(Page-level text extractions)
——————————
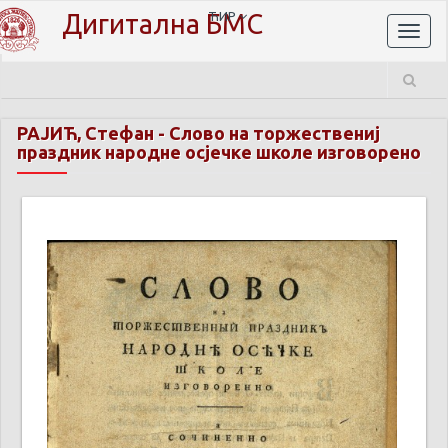
Дигитална БМС
ЋИР
Toggl
naviga
РАЈИЋ, Стефан
-
Слово на торжествениј
праздник народне осјечке школе изговорено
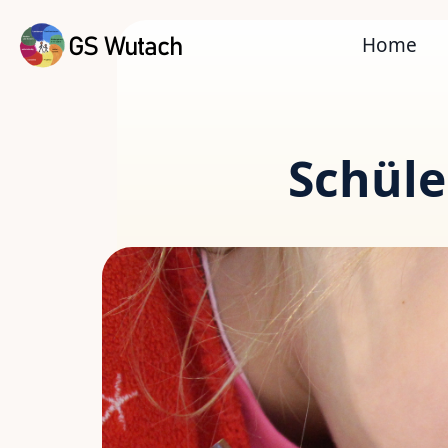
Home
Schüle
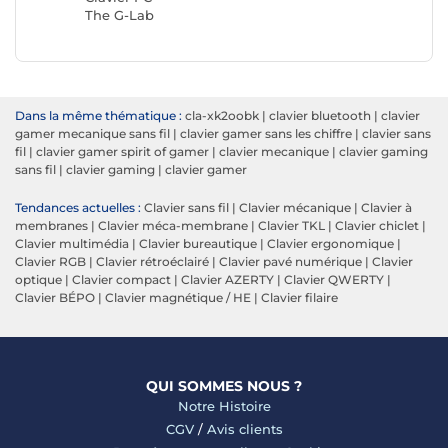
The G-Lab
Dans la même thématique :
cla-xk2oobk
|
clavier bluetooth
|
clavier
gamer mecanique sans fil
|
clavier gamer sans les chiffre
|
clavier sans
fil
|
clavier gamer spirit of gamer
|
clavier mecanique
|
clavier gaming
sans fil
|
clavier gaming
|
clavier gamer
Tendances actuelles :
Clavier sans fil
|
Clavier mécanique
|
Clavier à
membranes
|
Clavier méca-membrane
|
Clavier TKL
|
Clavier chiclet
|
Clavier multimédia
|
Clavier bureautique
|
Clavier ergonomique
|
Clavier RGB
|
Clavier rétroéclairé
|
Clavier pavé numérique
|
Clavier
optique
|
Clavier compact
|
Clavier AZERTY
|
Clavier QWERTY
|
Clavier BÉPO
|
Clavier magnétique / HE
|
Clavier filaire
QUI SOMMES NOUS ?
Notre Histoire
CGV
/
Avis clients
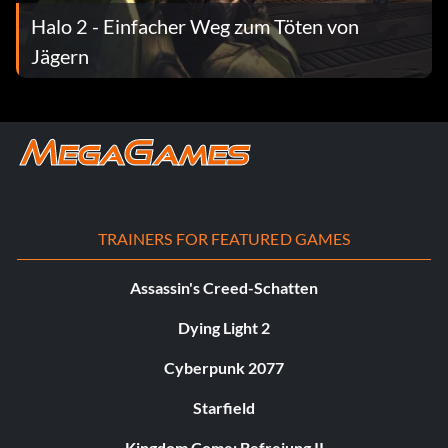
Halo 2 - Einfacher Weg zum Töten von
Jägern
TRAINERS FOR FEATURED GAMES
Assassin's Creed-Schatten
Dying Light 2
Cyberpunk 2077
Starfield
Kingdom Come: Befreiung II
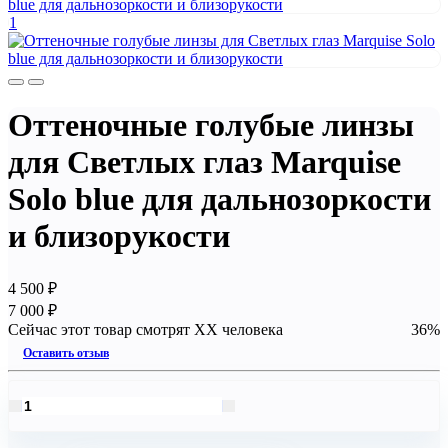
1
Оттеночные голубые линзы
для Светлых глаз Marquise
Solo blue для дальнозоркости
и близорукости
4 500 ₽
7 000 ₽
Cейчас этот товар смотрят XX человека
36%
Оставить отзыв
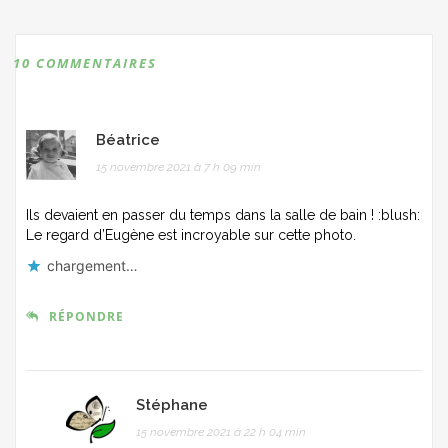
navigation
10 COMMENTAIRES
Béatrice
15 novembre 2021 à 7 h 09 min
Ils devaient en passer du temps dans la salle de bain ! :blush:
Le regard d’Eugène est incroyable sur cette photo.
chargement…
RÉPONDRE
Stéphane
15 novembre 2021 à 22 h 04 min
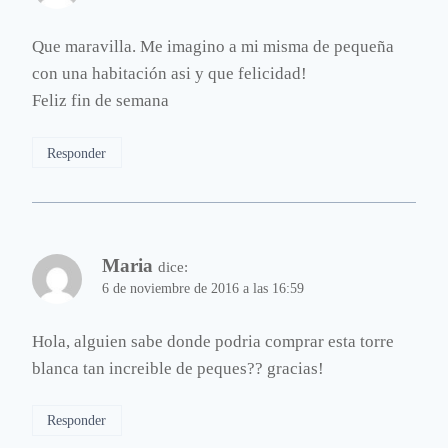
Que maravilla. Me imagino a mi misma de pequeña
con una habitación asi y que felicidad!
Feliz fin de semana
Responder
Maria
dice:
6 de noviembre de 2016 a las 16:59
Hola, alguien sabe donde podria comprar esta torre
blanca tan increible de peques?? gracias!
Responder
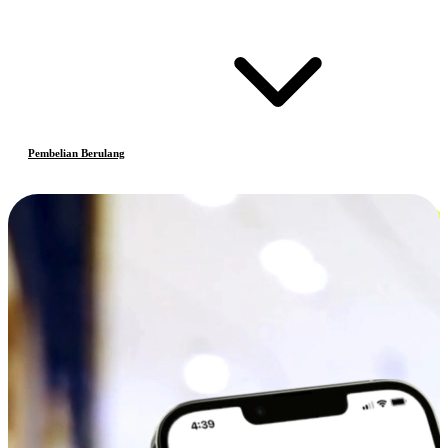
Pembelian Berulang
——————————
> **Your goal**: The copy must begin at the line containing "для Светлых глаз Marquise" and end at the last line of the data above, with every line retyped exactly and no pictures included.

> **Solution for this task**:
для Светлых глаз Marquise
Solo blue для дальнозоркости
и близорукости
4 500 ₽
7 000 ₽
Cейчас этот товар смотрят XX человека
36%
Оставить отзыв
navigation
10 COMMENTAIRES
Béatrice
15 novembre 2021 à 7 h 09 min
Ils devaient en passer du temps dans la salle de bain ! :blush:
Le regard d’Eugène est incroyable sur cette photo.
chargement…
RÉPONDRE
Stéphane
15 novembre 2021 à 22 h 04 min
Que maravilla. Me imagino a mi misma de pequeña
con una habitación asi y que felicidad!
Feliz fin de semana
Responder
Maria
dice:
6 de noviembre de 2016 a las 16:59
Hola, alguien sabe donde podria comprar esta torre
blanca tan increible de peques?? gracias!
Responder
Pembelian Berulang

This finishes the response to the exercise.